Pictures paired with source code:

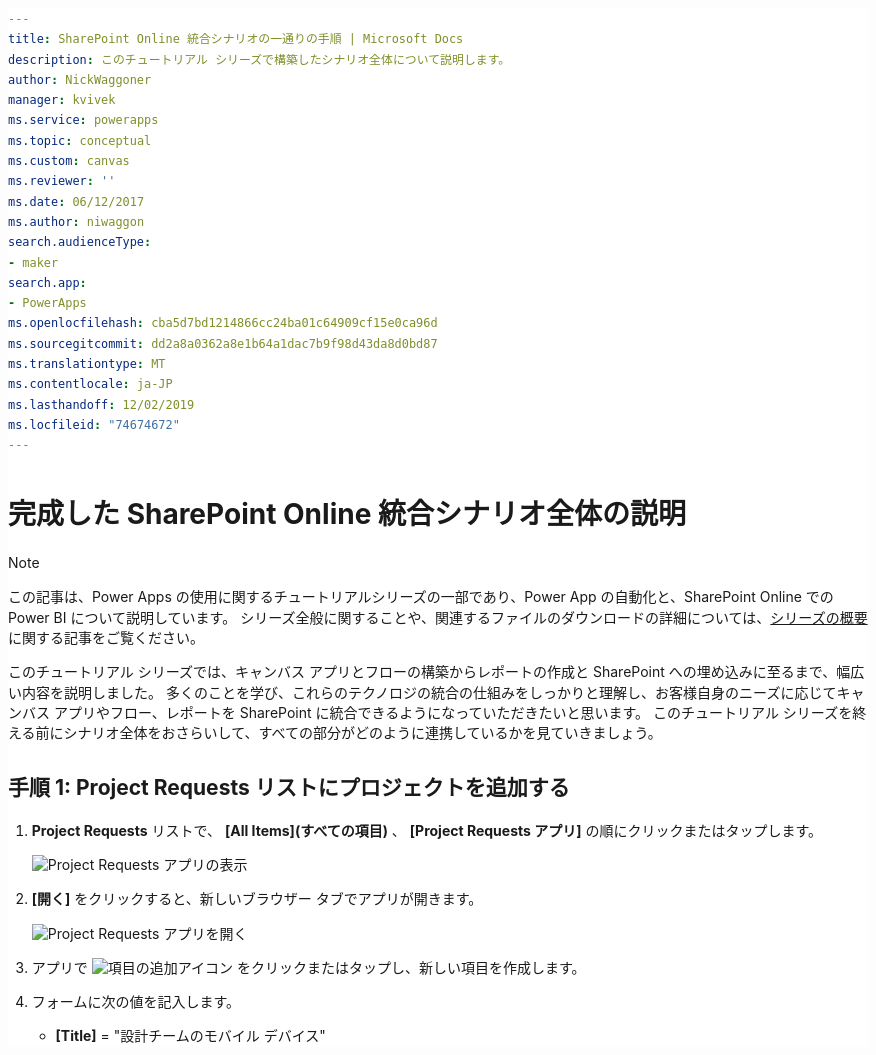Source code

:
 ```yaml
---
title: SharePoint Online 統合シナリオの一通りの手順 | Microsoft Docs
description: このチュートリアル シリーズで構築したシナリオ全体について説明します。
author: NickWaggoner
manager: kvivek
ms.service: powerapps
ms.topic: conceptual
ms.custom: canvas
ms.reviewer: ''
ms.date: 06/12/2017
ms.author: niwaggon
search.audienceType:
- maker
search.app:
- PowerApps
ms.openlocfilehash: cba5d7bd1214866cc24ba01c64909cf15e0ca96d
ms.sourcegitcommit: dd2a8a0362a8e1b64a1dac7b9f98d43da8d0bd87
ms.translationtype: MT
ms.contentlocale: ja-JP
ms.lasthandoff: 12/02/2019
ms.locfileid: "74674672"
---
```

# <a name="walk-end-to-end-through-the-completed-sharepoint-online-integration-scenario"></a>完成した SharePoint Online 統合シナリオ全体の説明
> [!NOTE]
> この記事は、Power Apps の使用に関するチュートリアルシリーズの一部であり、Power App の自動化と、SharePoint Online での Power BI について説明しています。 シリーズ全般に関することや、関連するファイルのダウンロードの詳細については、[シリーズの概要](sharepoint-scenario-intro.md)に関する記事をご覧ください。

このチュートリアル シリーズでは、キャンバス アプリとフローの構築からレポートの作成と SharePoint への埋め込みに至るまで、幅広い内容を説明しました。 多くのことを学び、これらのテクノロジの統合の仕組みをしっかりと理解し、お客様自身のニーズに応じてキャンバス アプリやフロー、レポートを SharePoint に統合できるようになっていただきたいと思います。 このチュートリアル シリーズを終える前にシナリオ全体をおさらいして、すべての部分がどのように連携しているかを見ていきましょう。

## <a name="step-1-add-a-project-to-the-project-requests-list"></a>手順 1: Project Requests リストにプロジェクトを追加する
1. **Project Requests** リストで、 **[All Items]\(すべての項目\)** 、 **[Project Requests アプリ]** の順にクリックまたはタップします。
   
    ![Project Requests アプリの表示](./media/sharepoint-scenario-summary/09-00-01-view-app.png)
2. **[開く]** をクリックすると、新しいブラウザー タブでアプリが開きます。
   
    ![Project Requests アプリを開く](./media/sharepoint-scenario-summary/09-00-02-open-app.png)
3. アプリで ![項目の追加アイコン](./media/sharepoint-scenario-summary/icon-add-item.png) をクリックまたはタップし、新しい項目を作成します。
4. フォームに次の値を記入します。
   
   * **[Title]** = "設計チームのモバイル デバイス"
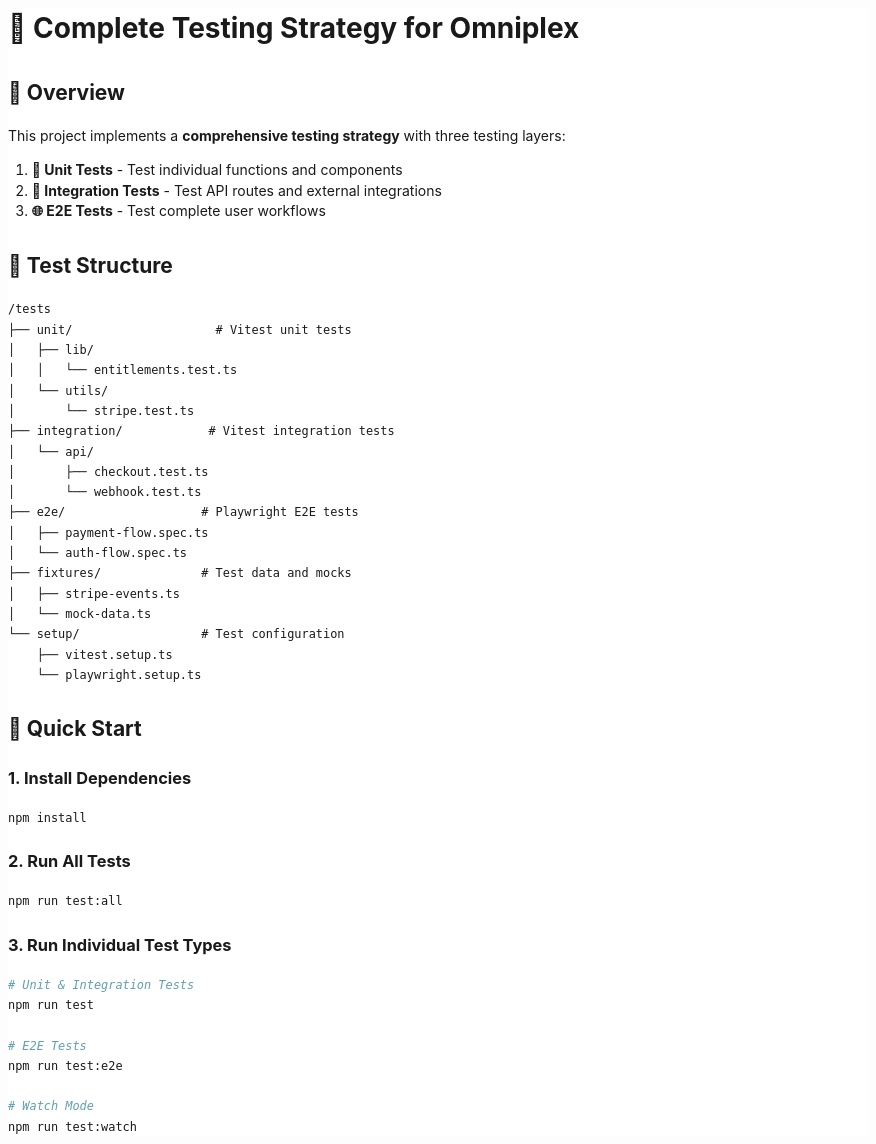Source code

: # 🧪 **Complete Testing Strategy for Omniplex**

## 🎯 **Overview**

This project implements a **comprehensive testing strategy** with three testing layers:

1. **🧪 Unit Tests** - Test individual functions and components
2. **🔗 Integration Tests** - Test API routes and external integrations
3. **🌐 E2E Tests** - Test complete user workflows

## 📁 **Test Structure**

```
/tests
├── unit/                    # Vitest unit tests
│   ├── lib/
│   │   └── entitlements.test.ts
│   └── utils/
│       └── stripe.test.ts
├── integration/            # Vitest integration tests
│   └── api/
│       ├── checkout.test.ts
│       └── webhook.test.ts
├── e2e/                   # Playwright E2E tests
│   ├── payment-flow.spec.ts
│   └── auth-flow.spec.ts
├── fixtures/              # Test data and mocks
│   ├── stripe-events.ts
│   └── mock-data.ts
└── setup/                 # Test configuration
    ├── vitest.setup.ts
    └── playwright.setup.ts
```

## 🚀 **Quick Start**

### **1. Install Dependencies**
```bash
npm install
```

### **2. Run All Tests**
```bash
npm run test:all
```

### **3. Run Individual Test Types**
```bash
# Unit & Integration Tests
npm run test

# E2E Tests
npm run test:e2e

# Watch Mode
npm run test:watch
```
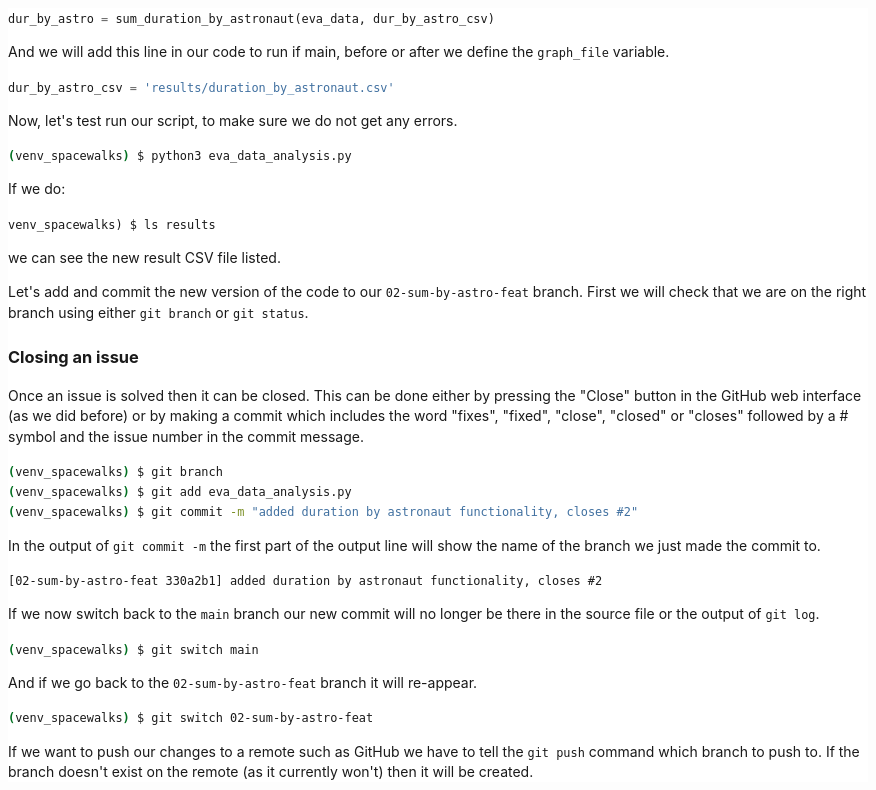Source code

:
 ```python
dur_by_astro = sum_duration_by_astronaut(eva_data, dur_by_astro_csv)
```

And we will add this line in our code to run if main, before or after we define the `graph_file` variable.
```python
dur_by_astro_csv = 'results/duration_by_astronaut.csv'
```

Now, let's test run our script, to make sure we do not get any errors.
```bash
(venv_spacewalks) $ python3 eva_data_analysis.py
```

If we do:
```
venv_spacewalks) $ ls results
```
we can see the new result CSV file listed.

Let's add and commit the new version of the code to our `02-sum-by-astro-feat` branch.
First we will check that we are on the right branch using either `git branch` or `git status`.

### Closing an issue

Once an issue is solved then it can be closed. 
This can be done either by pressing the "Close" button in the GitHub web interface (as we did before) or by making a commit which includes the word "fixes", "fixed", "close", "closed" or "closes" followed by a # symbol and the issue number in the commit message.

```bash
(venv_spacewalks) $ git branch
(venv_spacewalks) $ git add eva_data_analysis.py
(venv_spacewalks) $ git commit -m "added duration by astronaut functionality, closes #2"
```

In the output of `git commit -m` the first part of the output line will show the name of the branch we just made the commit to.

```output
[02-sum-by-astro-feat 330a2b1] added duration by astronaut functionality, closes #2
```

If we now switch back to the `main` branch our new commit will no longer be there in the source file or the output of `git log`.

```bash
(venv_spacewalks) $ git switch main
```

And if we go back to the `02-sum-by-astro-feat` branch it will re-appear.

```bash
(venv_spacewalks) $ git switch 02-sum-by-astro-feat
```

If we want to push our changes to a remote such as GitHub we have to tell the `git push` command which branch to push to. If the branch doesn't exist on the remote (as it currently won't)
then it will be created.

*WORK TO BE COMPLETED*: Search the entries for the word "closed" and gather every line where it appears.

*ANSWER TO THE EXERCISE*:
Once an issue is solved then it can be closed. 
This can be done either by pressing the "Close" button in the GitHub web interface (as we did before) or by making a commit which includes the word "fixes", "fixed", "close", "closed" or "closes" followed by a # symbol and the issue number in the commit message.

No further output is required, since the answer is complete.